Page extract

For the last decade or so, I’ve rounded up my favorite albums at the year’s end. Outside of satisfying some nerdy, personal desire of mine, it gives me a reason to revisit each album, spending November and December doing so, inevitably rediscovering some musical gems along the way. As the author of many album reviews, concert coverage and other articles here at Tomorrow’s Verse, I come across a lot of new music in a year’s time. So here it is – my 200 favorite albums from 2017.
-Alex Wood
1. Mount Eerie – A Crow Looked At Me
Prolific songwriter Phil Elverum has recorded more than 20 studio albums between his projects, Microphones and Mount Eerie, but never has he recorded a set of songs as affecting and mature as A Crow Looked At Me.
The album documents the time passed since his wife died of pancreatic cancer in July of 2016, roughly a year after giving birth to the couple’s first child, a daughter. Elverum deals with the devastating turn of events by taking a step back, using mundane elements of daily life as reminders of her absence in combination with an overarching theme of death to capture a mindset unimaginable to most listeners.
“Death is real / Someone’s there and then they’re not
And it’s not for singing about / It’s not for making into art”
These lines open the album, introducing both the concept and the stark, simple acoustic style the album maintains, intentional limitations making the lyrics all the more poignant.

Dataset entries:
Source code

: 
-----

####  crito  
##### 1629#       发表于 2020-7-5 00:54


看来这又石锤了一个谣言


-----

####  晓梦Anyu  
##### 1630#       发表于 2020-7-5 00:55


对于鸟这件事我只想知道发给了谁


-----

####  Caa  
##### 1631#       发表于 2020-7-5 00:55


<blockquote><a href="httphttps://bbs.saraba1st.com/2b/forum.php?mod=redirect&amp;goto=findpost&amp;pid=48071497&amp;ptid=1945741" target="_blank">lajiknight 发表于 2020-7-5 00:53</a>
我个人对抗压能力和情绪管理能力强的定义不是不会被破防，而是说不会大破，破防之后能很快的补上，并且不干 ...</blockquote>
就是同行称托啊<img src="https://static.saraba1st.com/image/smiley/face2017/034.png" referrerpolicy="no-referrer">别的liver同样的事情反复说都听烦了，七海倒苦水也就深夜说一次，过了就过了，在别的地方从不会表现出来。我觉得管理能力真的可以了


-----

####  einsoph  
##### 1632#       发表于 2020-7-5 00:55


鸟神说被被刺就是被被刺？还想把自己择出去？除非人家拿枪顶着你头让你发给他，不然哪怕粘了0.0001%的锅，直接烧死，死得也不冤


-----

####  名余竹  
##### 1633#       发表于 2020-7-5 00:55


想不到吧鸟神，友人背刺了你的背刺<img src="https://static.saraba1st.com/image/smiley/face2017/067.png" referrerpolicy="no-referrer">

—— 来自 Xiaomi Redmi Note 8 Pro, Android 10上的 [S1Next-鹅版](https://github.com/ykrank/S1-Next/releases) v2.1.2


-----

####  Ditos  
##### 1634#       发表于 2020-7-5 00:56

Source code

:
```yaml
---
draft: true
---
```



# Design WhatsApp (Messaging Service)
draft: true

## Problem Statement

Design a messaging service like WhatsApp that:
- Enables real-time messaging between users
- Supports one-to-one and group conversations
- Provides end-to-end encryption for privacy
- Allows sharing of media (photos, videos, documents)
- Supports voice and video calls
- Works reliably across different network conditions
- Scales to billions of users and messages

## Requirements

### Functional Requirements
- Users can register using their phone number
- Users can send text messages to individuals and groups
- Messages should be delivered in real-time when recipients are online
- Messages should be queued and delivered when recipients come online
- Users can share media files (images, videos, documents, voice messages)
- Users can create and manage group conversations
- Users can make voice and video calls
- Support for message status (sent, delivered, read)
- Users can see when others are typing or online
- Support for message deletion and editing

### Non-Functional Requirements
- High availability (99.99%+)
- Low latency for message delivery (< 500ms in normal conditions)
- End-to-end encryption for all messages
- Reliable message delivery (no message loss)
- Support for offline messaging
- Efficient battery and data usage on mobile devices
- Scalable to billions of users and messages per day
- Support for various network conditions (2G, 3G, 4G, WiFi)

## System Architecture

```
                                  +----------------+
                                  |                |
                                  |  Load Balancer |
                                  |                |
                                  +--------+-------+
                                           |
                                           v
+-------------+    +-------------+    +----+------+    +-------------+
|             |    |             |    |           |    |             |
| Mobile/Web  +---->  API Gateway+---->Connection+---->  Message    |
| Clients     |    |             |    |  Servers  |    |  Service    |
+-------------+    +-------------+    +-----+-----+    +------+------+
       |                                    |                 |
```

Work task 1
Retype the 2017 album roundup from "These lines open" up to and including "the more poignant.".
Work task 2
Pick up the 2017 album roundup at the point where it stops and keep writing it.
The material has no connection to the 2017 album roundup.

Written answer 1
These lines open the album, introducing both the concept and the stark, simple acoustic style the album maintains, intentional limitations making the lyrics all the more poignant.

Written answer 2
A Crow Looked At Me isn’t the album you’ll want to listen to in your car. There are no choruses to stick in your head. No sing-alongs, no hard-rocking moments. It’s for headphones, for poring over alone.
The first time I put it on, I found myself pacing anxiously around my apartment, waiting constantly to hear what Elverum’s next line would be. I was nearly in tears by the record’s completion, and I immediately played it again.
2. White Reaper – The World’s Best American Band
Young Louisville garage-rock five-piece White Reaper come off as a bunch of cocky punks, and they’re all the better for it. Their second full-length, naturally titled The World’s Best American Band, combines garage, punk, power-pop and classic rock influences into one giant, infectious blast of energy.
Packed with more guitar riffs than most bands can write in a career, the album has the stadium-ready sound of early Thin Lizzy, the youthful swagger of the Ramones and polished, modern production that makes each blaring instrument pop out individually.
Harmonized and soaring guitar solos meet punchy bass lines and crashing drums, every member of the band seeming to play as loud and aggressively as possible. Yet the melodic sense in instrumentation and vocals alike keeps everything together, a tough feat for any band and a testament to the group’s timeless songwriting abilities.
It’s good old-fashioned rock ‘n roll, and damn near perfect.
3. LCD Soundsystem – American Dream
The stakes were high for LCD Soundsystem’s return following a heavily publicized retirement and an unexpectedly short five-year hiatus. The band promised they weren’t simply returning for a victory lap, that they had something more to offer.
And as it turns out, they were telling the truth.
American Dream moves far enough from their previously established sound without leaving their influential dance-rock roots behind, creating a balanced blend of familiar and new concepts that could justify their reunion without reinventing themselves.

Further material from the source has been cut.